TASK ITEM: The result should be a verbatim copy of the whole listing.

Top of EXERCISE DATA

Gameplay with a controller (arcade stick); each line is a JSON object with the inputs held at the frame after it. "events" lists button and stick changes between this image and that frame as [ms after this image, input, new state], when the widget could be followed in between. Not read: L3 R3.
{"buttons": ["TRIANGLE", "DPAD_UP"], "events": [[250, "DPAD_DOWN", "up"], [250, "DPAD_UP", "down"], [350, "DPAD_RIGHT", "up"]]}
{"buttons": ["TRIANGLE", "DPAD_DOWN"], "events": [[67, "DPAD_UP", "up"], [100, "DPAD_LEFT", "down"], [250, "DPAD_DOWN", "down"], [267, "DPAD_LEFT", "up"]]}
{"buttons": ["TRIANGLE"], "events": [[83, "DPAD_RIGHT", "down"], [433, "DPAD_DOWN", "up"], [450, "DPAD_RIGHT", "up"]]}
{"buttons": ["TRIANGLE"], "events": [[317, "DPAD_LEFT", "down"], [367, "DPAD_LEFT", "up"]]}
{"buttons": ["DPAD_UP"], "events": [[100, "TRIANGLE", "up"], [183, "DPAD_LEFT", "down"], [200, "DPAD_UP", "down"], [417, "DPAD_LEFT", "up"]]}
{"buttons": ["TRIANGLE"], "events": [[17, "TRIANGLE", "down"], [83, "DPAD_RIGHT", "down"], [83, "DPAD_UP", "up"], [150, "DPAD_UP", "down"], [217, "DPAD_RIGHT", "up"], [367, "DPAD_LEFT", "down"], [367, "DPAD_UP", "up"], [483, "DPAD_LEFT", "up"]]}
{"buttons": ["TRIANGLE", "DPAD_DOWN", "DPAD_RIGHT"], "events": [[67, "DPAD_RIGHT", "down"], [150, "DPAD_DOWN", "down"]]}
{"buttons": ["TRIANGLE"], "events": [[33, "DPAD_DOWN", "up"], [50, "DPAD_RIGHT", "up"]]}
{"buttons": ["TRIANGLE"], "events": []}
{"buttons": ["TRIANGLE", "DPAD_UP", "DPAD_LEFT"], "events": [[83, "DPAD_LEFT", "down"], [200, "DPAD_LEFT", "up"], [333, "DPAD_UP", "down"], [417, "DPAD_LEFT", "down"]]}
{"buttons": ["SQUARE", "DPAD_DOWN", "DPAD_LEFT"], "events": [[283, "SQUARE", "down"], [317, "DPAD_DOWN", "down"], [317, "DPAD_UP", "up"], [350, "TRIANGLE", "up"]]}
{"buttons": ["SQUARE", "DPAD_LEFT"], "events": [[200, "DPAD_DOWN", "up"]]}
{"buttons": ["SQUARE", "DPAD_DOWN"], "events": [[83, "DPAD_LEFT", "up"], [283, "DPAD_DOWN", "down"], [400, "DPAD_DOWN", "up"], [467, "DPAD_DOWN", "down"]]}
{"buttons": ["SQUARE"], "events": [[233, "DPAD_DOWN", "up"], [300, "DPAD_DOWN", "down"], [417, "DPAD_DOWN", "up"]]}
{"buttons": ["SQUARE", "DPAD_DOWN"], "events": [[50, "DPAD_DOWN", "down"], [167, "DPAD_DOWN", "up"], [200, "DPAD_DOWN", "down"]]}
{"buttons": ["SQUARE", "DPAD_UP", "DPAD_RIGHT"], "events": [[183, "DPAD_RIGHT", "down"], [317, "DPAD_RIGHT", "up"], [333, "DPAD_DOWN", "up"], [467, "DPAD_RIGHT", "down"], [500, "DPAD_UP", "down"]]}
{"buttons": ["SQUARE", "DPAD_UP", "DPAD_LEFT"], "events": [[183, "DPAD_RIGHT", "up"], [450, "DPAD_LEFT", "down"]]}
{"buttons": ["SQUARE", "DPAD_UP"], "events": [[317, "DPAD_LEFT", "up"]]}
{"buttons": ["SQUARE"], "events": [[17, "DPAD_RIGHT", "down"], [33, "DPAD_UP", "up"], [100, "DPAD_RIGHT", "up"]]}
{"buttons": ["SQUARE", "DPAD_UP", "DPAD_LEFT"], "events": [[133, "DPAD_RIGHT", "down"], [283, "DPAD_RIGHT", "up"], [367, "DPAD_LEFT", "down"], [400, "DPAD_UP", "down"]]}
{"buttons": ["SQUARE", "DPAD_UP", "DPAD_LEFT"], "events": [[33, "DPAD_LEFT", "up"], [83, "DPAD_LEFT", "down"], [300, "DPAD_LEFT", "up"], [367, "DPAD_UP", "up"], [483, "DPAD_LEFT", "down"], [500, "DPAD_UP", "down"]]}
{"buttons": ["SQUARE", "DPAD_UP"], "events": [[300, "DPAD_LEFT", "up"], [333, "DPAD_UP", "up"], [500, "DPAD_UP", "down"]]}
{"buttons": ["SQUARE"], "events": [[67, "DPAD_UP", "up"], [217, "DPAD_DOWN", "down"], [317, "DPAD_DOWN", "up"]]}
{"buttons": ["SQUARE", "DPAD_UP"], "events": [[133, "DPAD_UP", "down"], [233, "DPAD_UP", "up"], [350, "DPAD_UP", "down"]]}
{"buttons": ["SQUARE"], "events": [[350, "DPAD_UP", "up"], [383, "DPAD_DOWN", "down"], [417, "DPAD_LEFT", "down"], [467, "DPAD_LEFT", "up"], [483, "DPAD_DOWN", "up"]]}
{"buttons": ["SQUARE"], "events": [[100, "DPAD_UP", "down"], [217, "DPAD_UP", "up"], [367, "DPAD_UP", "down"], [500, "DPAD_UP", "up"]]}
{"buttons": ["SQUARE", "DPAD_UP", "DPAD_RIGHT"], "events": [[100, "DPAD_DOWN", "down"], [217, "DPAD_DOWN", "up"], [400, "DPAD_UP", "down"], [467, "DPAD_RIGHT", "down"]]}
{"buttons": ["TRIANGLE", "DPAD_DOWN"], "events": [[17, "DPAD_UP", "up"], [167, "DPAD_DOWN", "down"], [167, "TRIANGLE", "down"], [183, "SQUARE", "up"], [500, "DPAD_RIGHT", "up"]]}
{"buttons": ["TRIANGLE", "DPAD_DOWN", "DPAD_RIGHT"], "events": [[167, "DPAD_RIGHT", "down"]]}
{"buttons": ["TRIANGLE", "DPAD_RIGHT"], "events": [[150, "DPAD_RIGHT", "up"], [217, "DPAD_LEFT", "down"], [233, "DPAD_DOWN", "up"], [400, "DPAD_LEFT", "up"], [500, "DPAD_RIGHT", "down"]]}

Bottom of EXERCISE DATA

TASK RESULT:
Gameplay with a controller (arcade stick); each line is a JSON object with the inputs held at the frame after it. "events" lists button and stick changes between this image and that frame as [ms after this image, input, new state], when the widget could be followed in between. Not read: L3 R3.
{"buttons": ["TRIANGLE", "DPAD_UP"], "events": [[250, "DPAD_DOWN", "up"], [250, "DPAD_UP", "down"], [350, "DPAD_RIGHT", "up"]]}
{"buttons": ["TRIANGLE", "DPAD_DOWN"], "events": [[67, "DPAD_UP", "up"], [100, "DPAD_LEFT", "down"], [250, "DPAD_DOWN", "down"], [267, "DPAD_LEFT", "up"]]}
{"buttons": ["TRIANGLE"], "events": [[83, "DPAD_RIGHT", "down"], [433, "DPAD_DOWN", "up"], [450, "DPAD_RIGHT", "up"]]}
{"buttons": ["TRIANGLE"], "events": [[317, "DPAD_LEFT", "down"], [367, "DPAD_LEFT", "up"]]}
{"buttons": ["DPAD_UP"], "events": [[100, "TRIANGLE", "up"], [183, "DPAD_LEFT", "down"], [200, "DPAD_UP", "down"], [417, "DPAD_LEFT", "up"]]}
{"buttons": ["TRIANGLE"], "events": [[17, "TRIANGLE", "down"], [83, "DPAD_RIGHT", "down"], [83, "DPAD_UP", "up"], [150, "DPAD_UP", "down"], [217, "DPAD_RIGHT", "up"], [367, "DPAD_LEFT", "down"], [367, "DPAD_UP", "up"], [483, "DPAD_LEFT", "up"]]}
{"buttons": ["TRIANGLE", "DPAD_DOWN", "DPAD_RIGHT"], "events": [[67, "DPAD_RIGHT", "down"], [150, "DPAD_DOWN", "down"]]}
{"buttons": ["TRIANGLE"], "events": [[33, "DPAD_DOWN", "up"], [50, "DPAD_RIGHT", "up"]]}
{"buttons": ["TRIANGLE"], "events": []}
{"buttons": ["TRIANGLE", "DPAD_UP", "DPAD_LEFT"], "events": [[83, "DPAD_LEFT", "down"], [200, "DPAD_LEFT", "up"], [333, "DPAD_UP", "down"], [417, "DPAD_LEFT", "down"]]}
{"buttons": ["SQUARE", "DPAD_DOWN", "DPAD_LEFT"], "events": [[283, "SQUARE", "down"], [317, "DPAD_DOWN", "down"], [317, "DPAD_UP", "up"], [350, "TRIANGLE", "up"]]}
{"buttons": ["SQUARE", "DPAD_LEFT"], "events": [[200, "DPAD_DOWN", "up"]]}
{"buttons": ["SQUARE", "DPAD_DOWN"], "events": [[83, "DPAD_LEFT", "up"], [283, "DPAD_DOWN", "down"], [400, "DPAD_DOWN", "up"], [467, "DPAD_DOWN", "down"]]}
{"buttons": ["SQUARE"], "events": [[233, "DPAD_DOWN", "up"], [300, "DPAD_DOWN", "down"], [417, "DPAD_DOWN", "up"]]}
{"buttons": ["SQUARE", "DPAD_DOWN"], "events": [[50, "DPAD_DOWN", "down"], [167, "DPAD_DOWN", "up"], [200, "DPAD_DOWN", "down"]]}
{"buttons": ["SQUARE", "DPAD_UP", "DPAD_RIGHT"], "events": [[183, "DPAD_RIGHT", "down"], [317, "DPAD_RIGHT", "up"], [333, "DPAD_DOWN", "up"], [467, "DPAD_RIGHT", "down"], [500, "DPAD_UP", "down"]]}
{"buttons": ["SQUARE", "DPAD_UP", "DPAD_LEFT"], "events": [[183, "DPAD_RIGHT", "up"], [450, "DPAD_LEFT", "down"]]}
{"buttons": ["SQUARE", "DPAD_UP"], "events": [[317, "DPAD_LEFT", "up"]]}
{"buttons": ["SQUARE"], "events": [[17, "DPAD_RIGHT", "down"], [33, "DPAD_UP", "up"], [100, "DPAD_RIGHT", "up"]]}
{"buttons": ["SQUARE", "DPAD_UP", "DPAD_LEFT"], "events": [[133, "DPAD_RIGHT", "down"], [283, "DPAD_RIGHT", "up"], [367, "DPAD_LEFT", "down"], [400, "DPAD_UP", "down"]]}
{"buttons": ["SQUARE", "DPAD_UP", "DPAD_LEFT"], "events": [[33, "DPAD_LEFT", "up"], [83, "DPAD_LEFT", "down"], [300, "DPAD_LEFT", "up"], [367, "DPAD_UP", "up"], [483, "DPAD_LEFT", "down"], [500, "DPAD_UP", "down"]]}
{"buttons": ["SQUARE", "DPAD_UP"], "events": [[300, "DPAD_LEFT", "up"], [333, "DPAD_UP", "up"], [500, "DPAD_UP", "down"]]}
{"buttons": ["SQUARE"], "events": [[67, "DPAD_UP", "up"], [217, "DPAD_DOWN", "down"], [317, "DPAD_DOWN", "up"]]}
{"buttons": ["SQUARE", "DPAD_UP"], "events": [[133, "DPAD_UP", "down"], [233, "DPAD_UP", "up"], [350, "DPAD_UP", "down"]]}
{"buttons": ["SQUARE"], "events": [[350, "DPAD_UP", "up"], [383, "DPAD_DOWN", "down"], [417, "DPAD_LEFT", "down"], [467, "DPAD_LEFT", "up"], [483, "DPAD_DOWN", "up"]]}
{"buttons": ["SQUARE"], "events": [[100, "DPAD_UP", "down"], [217, "DPAD_UP", "up"], [367, "DPAD_UP", "down"], [500, "DPAD_UP", "up"]]}
{"buttons": ["SQUARE", "DPAD_UP", "DPAD_RIGHT"], "events": [[100, "DPAD_DOWN", "down"], [217, "DPAD_DOWN", "up"], [400, "DPAD_UP", "down"], [467, "DPAD_RIGHT", "down"]]}
{"buttons": ["TRIANGLE", "DPAD_DOWN"], "events": [[17, "DPAD_UP", "up"], [167, "DPAD_DOWN", "down"], [167, "TRIANGLE", "down"], [183, "SQUARE", "up"], [500, "DPAD_RIGHT", "up"]]}
{"buttons": ["TRIANGLE", "DPAD_DOWN", "DPAD_RIGHT"], "events": [[167, "DPAD_RIGHT", "down"]]}
{"buttons": ["TRIANGLE", "DPAD_RIGHT"], "events": [[150, "DPAD_RIGHT", "up"], [217, "DPAD_LEFT", "down"], [233, "DPAD_DOWN", "up"], [400, "DPAD_LEFT", "up"], [500, "DPAD_RIGHT", "down"]]}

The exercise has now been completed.